##### Task data

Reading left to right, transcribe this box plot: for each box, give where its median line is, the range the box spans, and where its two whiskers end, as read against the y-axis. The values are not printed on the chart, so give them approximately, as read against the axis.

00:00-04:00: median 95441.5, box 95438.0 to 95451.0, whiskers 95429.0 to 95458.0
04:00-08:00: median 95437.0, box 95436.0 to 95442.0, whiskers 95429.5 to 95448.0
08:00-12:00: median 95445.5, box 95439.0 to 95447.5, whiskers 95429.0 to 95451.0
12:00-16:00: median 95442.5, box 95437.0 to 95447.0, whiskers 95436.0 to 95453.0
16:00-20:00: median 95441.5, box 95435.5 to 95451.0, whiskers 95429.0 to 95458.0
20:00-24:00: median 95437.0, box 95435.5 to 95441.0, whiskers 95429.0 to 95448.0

##########
##### Task data

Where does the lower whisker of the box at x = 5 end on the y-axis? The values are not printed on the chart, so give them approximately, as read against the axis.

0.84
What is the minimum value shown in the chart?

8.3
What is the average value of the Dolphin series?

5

##########
##### Task data

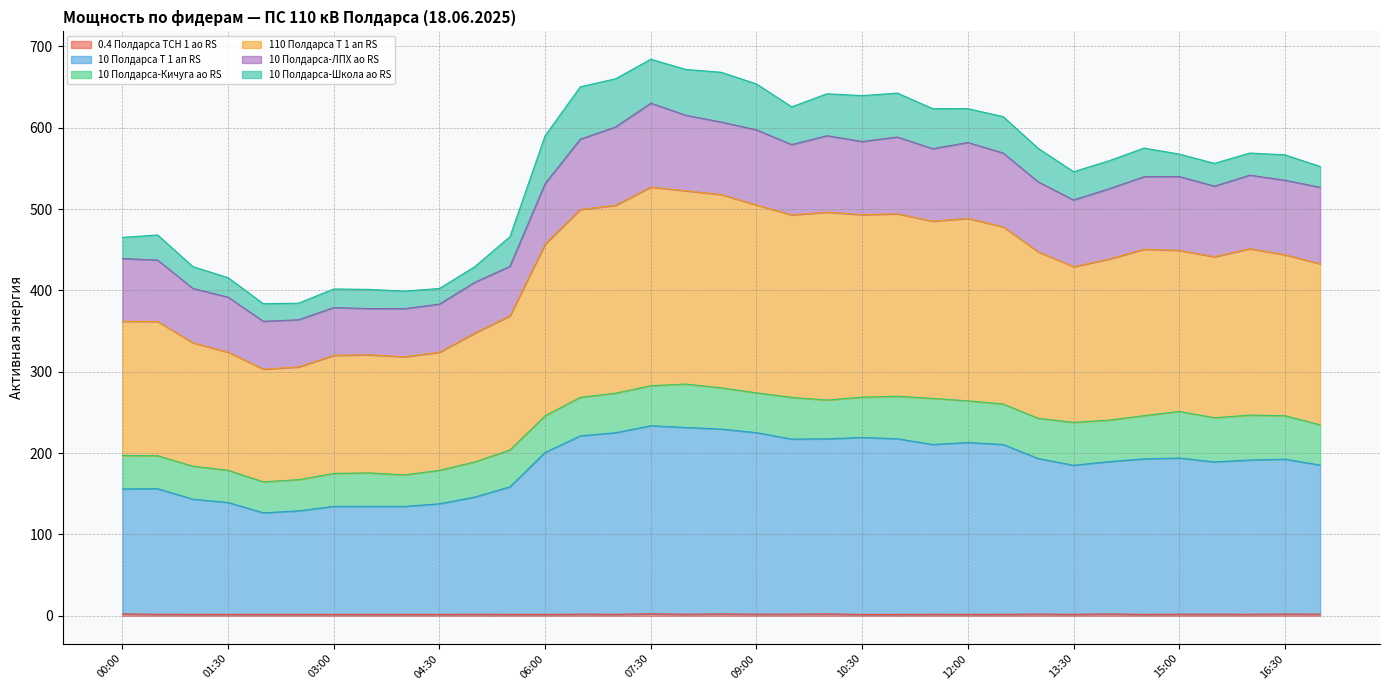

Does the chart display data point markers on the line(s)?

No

##########

▶ **Work order**
Recast everything in the records from the line containing "Reading left to" down to the line containing "20:00-24:00: median 95437.0, box", both of those lines included, as a JSON list of strings with one string per line and blank lines left out.

▶ **Solution to this problem**
[
  "Reading left to right, transcribe this box plot: for each box, give where its median line is, the range the box spans, and where its two whiskers end, as read against the y-axis. The values are not printed on the chart, so give them approximately, as read against the axis.",
  "00:00-04:00: median 95441.5, box 95438.0 to 95451.0, whiskers 95429.0 to 95458.0",
  "04:00-08:00: median 95437.0, box 95436.0 to 95442.0, whiskers 95429.5 to 95448.0",
  "08:00-12:00: median 95445.5, box 95439.0 to 95447.5, whiskers 95429.0 to 95451.0",
  "12:00-16:00: median 95442.5, box 95437.0 to 95447.0, whiskers 95436.0 to 95453.0",
  "16:00-20:00: median 95441.5, box 95435.5 to 95451.0, whiskers 95429.0 to 95458.0",
  "20:00-24:00: median 95437.0, box 95435.5 to 95441.0, whiskers 95429.0 to 95448.0"
]